When it comes to finding time to fish, most of us face unforeseen challenges. In fact, in the on-line study at AnglerSurvey.com, 45 percent of participating anglers said they made it out less than they expected. Conversely only 28 percent of fishermen say they are able to get out as much as they desire. The remaining 27 percent say they are actually able to get out more than what’s needed to satisfy their yearning.
What’s surprising is the number of anglers who begin each year believing “this year is going to be different.”
“There are so many ways for people to spend their free time”, says Rob Southwick, president of Southwick Associates, which designs and conducts the surveys at AnglerSurvey.com. “Every year we see people’s best intentions to fish waylaid by other activities.
Soutwick Associates recently provided key research for “On the Fence about Fishing”. It is basically a study of why anglers do and do not fish, and what it takes to get them on the water. The study examined the reasons anglers fish less or quit fishing altogether. It also examined what activities they participated in instead of fishing. In actuality, the investigation was conducted on behalf of the American Sport-fishing Association.
The key factor cited in the report was simply that people do not have enough time to participate. Well I certainly sympathize with that one. Apparently I have the world’s greatest knack for getting involved with home remodeling projects just in time to have them wreak havoc with whatever sporting season it happens to be. Add a work schedule that swallows about 55 hours a week, throw in a birthday here, an anniversary there, and sprinkle in some graduation parties plus a few good deeds here and there. Mercy; how time does fly!
With an estimated $1 billion on the line, and the habitat restoration anglers provide, it is easy to understand what is at stake if anglers fail to get on the water. The very future of the activity depends on the participation habits of current anglers. Whether you know it or not, as a current angler you influence future generations.
Go out, catch some fish and have a ball. Emphasize fun, relaxation and quality time spent with family and friends. Your energy will be passed to future generations if you are happy in your endeavors. If on the other hand the only you that gets noticed by others is a television-viewing couch potato or a cell phone junkie, that is exactly the seed that will be planted.
I know work is important and there is little doubt that today’s employees put in more hours on average, than past workers.
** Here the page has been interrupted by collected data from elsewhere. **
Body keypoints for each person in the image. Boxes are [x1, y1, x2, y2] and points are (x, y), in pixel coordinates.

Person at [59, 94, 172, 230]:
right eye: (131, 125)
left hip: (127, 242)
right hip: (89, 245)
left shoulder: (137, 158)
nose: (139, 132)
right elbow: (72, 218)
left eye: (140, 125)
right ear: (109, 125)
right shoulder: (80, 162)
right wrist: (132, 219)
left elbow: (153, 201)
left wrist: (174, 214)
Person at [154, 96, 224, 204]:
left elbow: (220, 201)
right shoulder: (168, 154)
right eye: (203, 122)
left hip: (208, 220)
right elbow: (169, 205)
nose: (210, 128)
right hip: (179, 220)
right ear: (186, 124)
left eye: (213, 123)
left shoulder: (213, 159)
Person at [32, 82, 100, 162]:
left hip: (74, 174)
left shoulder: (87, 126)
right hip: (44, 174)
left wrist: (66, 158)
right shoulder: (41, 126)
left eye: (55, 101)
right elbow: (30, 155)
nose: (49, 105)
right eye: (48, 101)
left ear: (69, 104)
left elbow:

I have no right to chastise anyone, but perhaps you could join me in a self evaluation of necessities versus wants is in order.
The single greatest way to assure the interest in angling gets passed to others is by inviting others to join you. The old Chinese proverb is true. “Give a man a fish and he will for a day. Teach a man to fish and he will be able to eat forever”. Oh, and he’ll make the world a better place as he finds life more enjoyable.